:: PROVIDED DATA
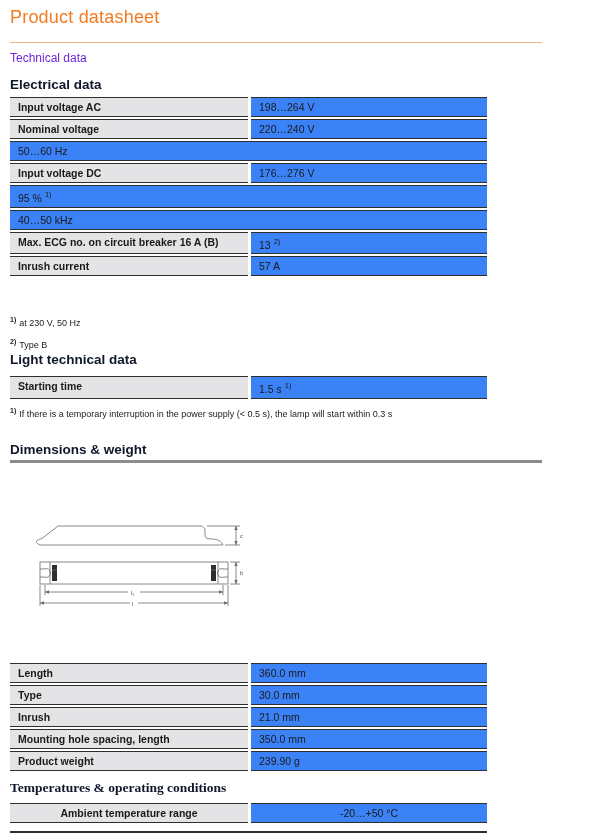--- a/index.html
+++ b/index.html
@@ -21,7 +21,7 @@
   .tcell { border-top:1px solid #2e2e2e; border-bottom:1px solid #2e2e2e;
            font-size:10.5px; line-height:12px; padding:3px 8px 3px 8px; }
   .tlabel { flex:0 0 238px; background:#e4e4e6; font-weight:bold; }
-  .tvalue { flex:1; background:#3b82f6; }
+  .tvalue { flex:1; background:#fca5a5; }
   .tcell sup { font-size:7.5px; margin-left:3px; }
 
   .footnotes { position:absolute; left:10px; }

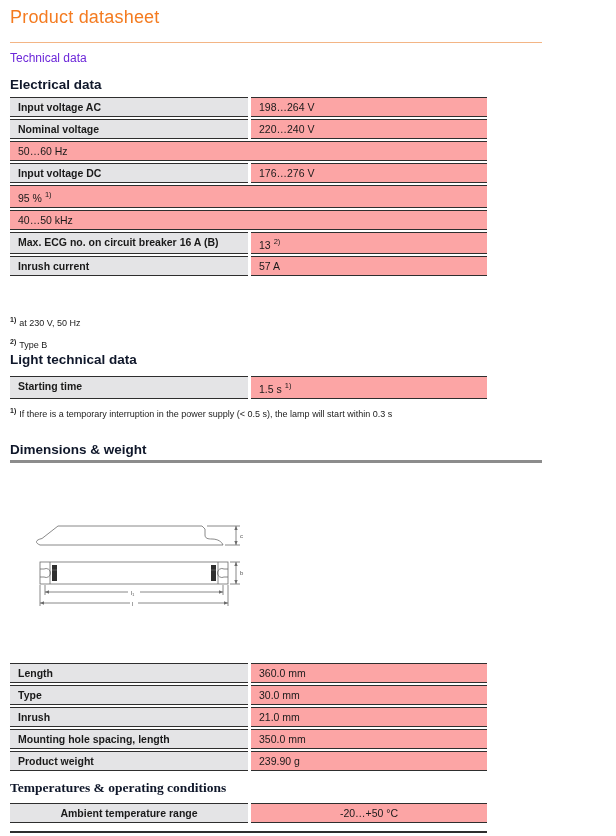--- a/index.html
+++ b/index.html
@@ -59,6 +59,7 @@
         <div class="tcell tvalue">220…240 V</div>
       </div>
       <div class="trow">
+        <div class="tcell tlabel">Mains frequency</div>
         <div class="tcell tvalue">50…60 Hz</div>
       </div>
       <div class="trow">

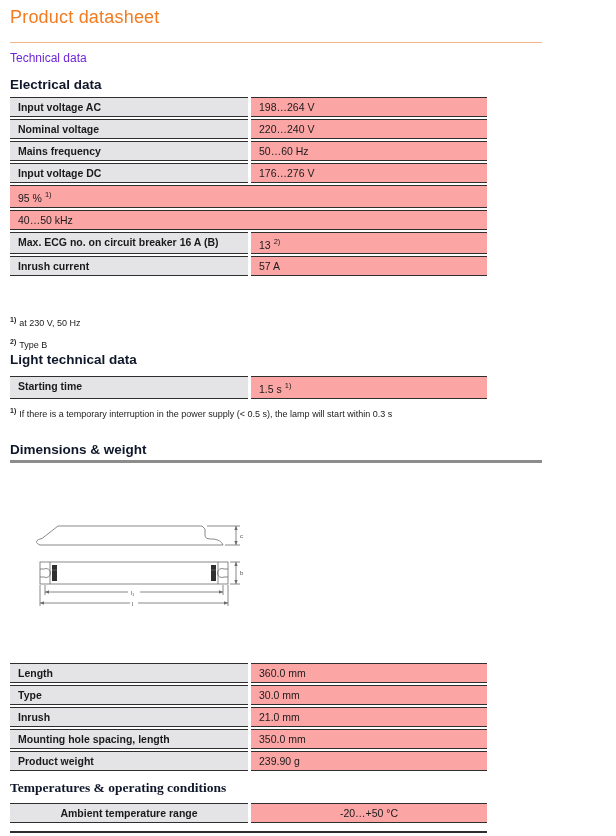--- a/index.html
+++ b/index.html
@@ -67,6 +67,7 @@
         <div class="tcell tvalue">176…276 V</div>
       </div>
       <div class="trow">
+        <div class="tcell tlabel">Efficiency in full-load</div>
         <div class="tcell tvalue">95 %<sup>1)</sup></div>
       </div>
       <div class="trow">

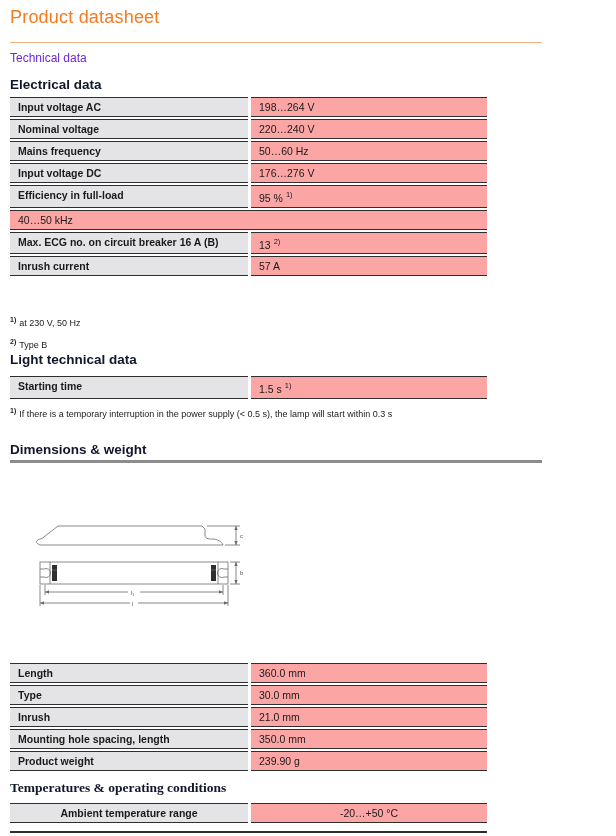--- a/index.html
+++ b/index.html
@@ -71,6 +71,7 @@
         <div class="tcell tvalue">95 %<sup>1)</sup></div>
       </div>
       <div class="trow">
+        <div class="tcell tlabel">Operating frequency</div>
         <div class="tcell tvalue">40…50 kHz</div>
       </div>
       <div class="trow">

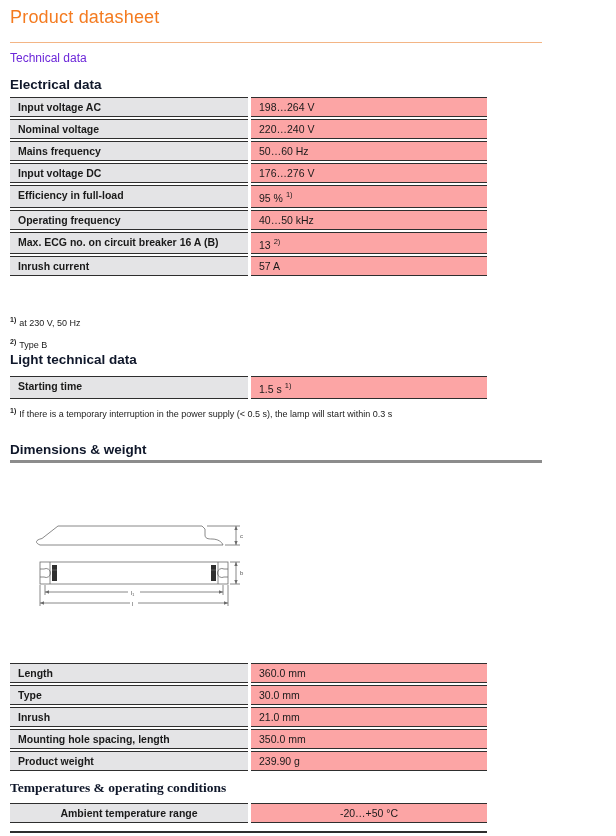--- a/index.html
+++ b/index.html
@@ -184,7 +184,7 @@
     </div>
 
   <div class="sec-heading" style="top:780px;font-family:Liberation Serif, serif;">Temperatures &amp; operating conditions</div>
-  <div class="dtable" style="top:803px;text-align:center;">
+  <div class="dtable" style="top:803px;">
       <div class="trow">
         <div class="tcell tlabel">Ambient temperature range</div>
         <div class="tcell tvalue">-20…+50 °C</div>

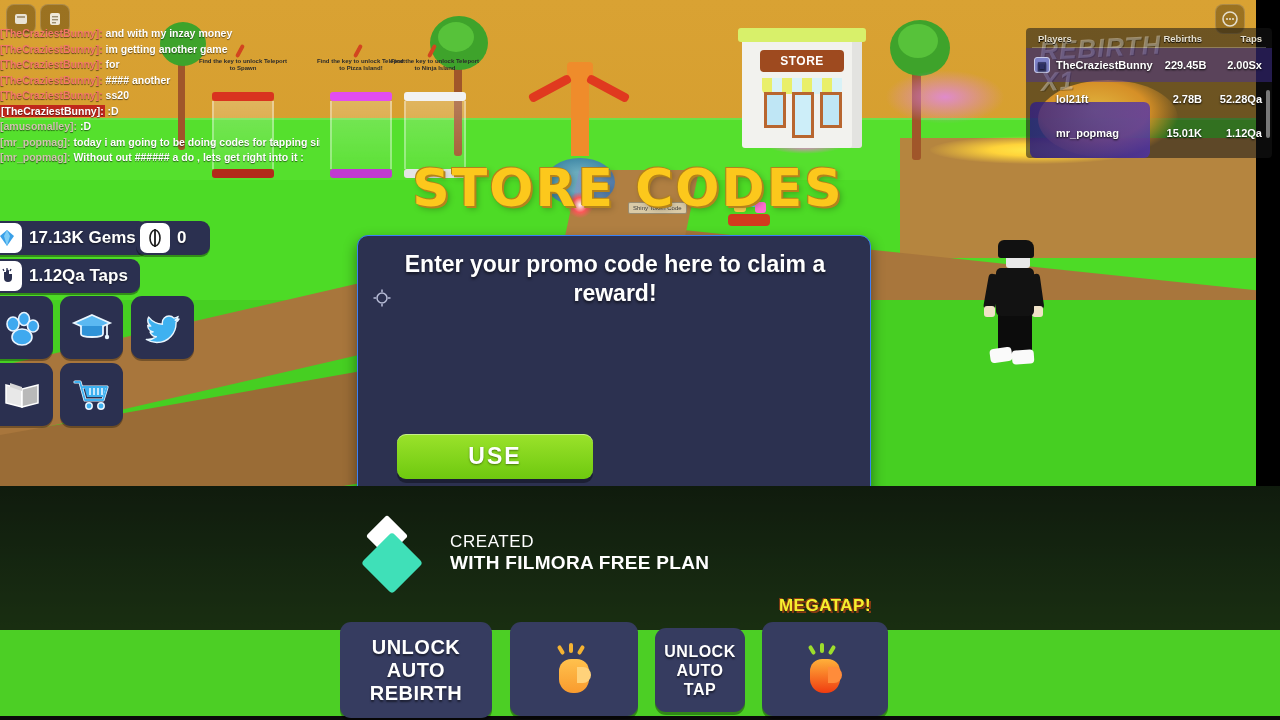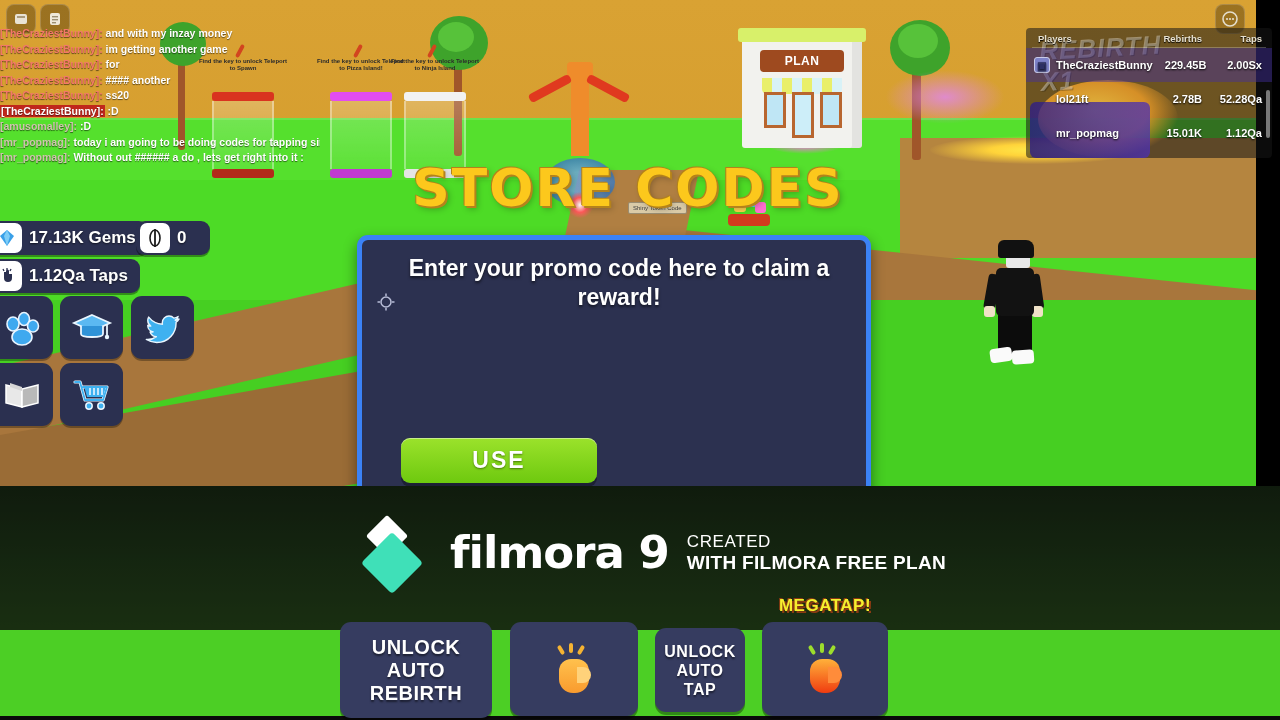--- a/index.html
+++ b/index.html
@@ -252,7 +252,7 @@
       <div class="store-glow"></div>
       <div class="store-body"></div>
       <div class="store-roof"></div>
-      <div class="store-sign">PLAN</div>
+      <div class="store-sign">STORE</div>
       <div class="awn"></div>
       <div class="win" style="left:22px"></div>
       <div class="win" style="left:78px"></div>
::::
TASK DIRECTIONS: Nothing in the records should be changed in the copy, but the pictures must be left out.

WRITTEN SOLUTION:
--- a/index.html
+++ b/index.html
@@ -21,7 +21,7 @@
   .tcell { border-top:1px solid #2e2e2e; border-bottom:1px solid #2e2e2e;
            font-size:10.5px; line-height:12px; padding:3px 8px 3px 8px; }
   .tlabel { flex:0 0 238px; background:#e4e4e6; font-weight:bold; }
-  .tvalue { flex:1; background:#3b82f6; }
+  .tvalue { flex:1; background:#fca5a5; }
   .tcell sup { font-size:7.5px; margin-left:3px; }
 
   .footnotes { position:absolute; left:10px; }

--- a/index.html
+++ b/index.html
@@ -59,6 +59,7 @@
         <div class="tcell tvalue">220…240 V</div>
       </div>
       <div class="trow">
+        <div class="tcell tlabel">Mains frequency</div>
         <div class="tcell tvalue">50…60 Hz</div>
       </div>
       <div class="trow">

--- a/index.html
+++ b/index.html
@@ -67,6 +67,7 @@
         <div class="tcell tvalue">176…276 V</div>
       </div>
       <div class="trow">
+        <div class="tcell tlabel">Efficiency in full-load</div>
         <div class="tcell tvalue">95 %<sup>1)</sup></div>
       </div>
       <div class="trow">

--- a/index.html
+++ b/index.html
@@ -71,6 +71,7 @@
         <div class="tcell tvalue">95 %<sup>1)</sup></div>
       </div>
       <div class="trow">
+        <div class="tcell tlabel">Operating frequency</div>
         <div class="tcell tvalue">40…50 kHz</div>
       </div>
       <div class="trow">

--- a/index.html
+++ b/index.html
@@ -184,7 +184,7 @@
     </div>
 
   <div class="sec-heading" style="top:780px;font-family:Liberation Serif, serif;">Temperatures &amp; operating conditions</div>
-  <div class="dtable" style="top:803px;text-align:center;">
+  <div class="dtable" style="top:803px;">
       <div class="trow">
         <div class="tcell tlabel">Ambient temperature range</div>
         <div class="tcell tvalue">-20…+50 °C</div>

--- a/index.html
+++ b/index.html
@@ -252,7 +252,7 @@
       <div class="store-glow"></div>
       <div class="store-body"></div>
       <div class="store-roof"></div>
-      <div class="store-sign">PLAN</div>
+      <div class="store-sign">STORE</div>
       <div class="awn"></div>
       <div class="win" style="left:22px"></div>
       <div class="win" style="left:78px"></div>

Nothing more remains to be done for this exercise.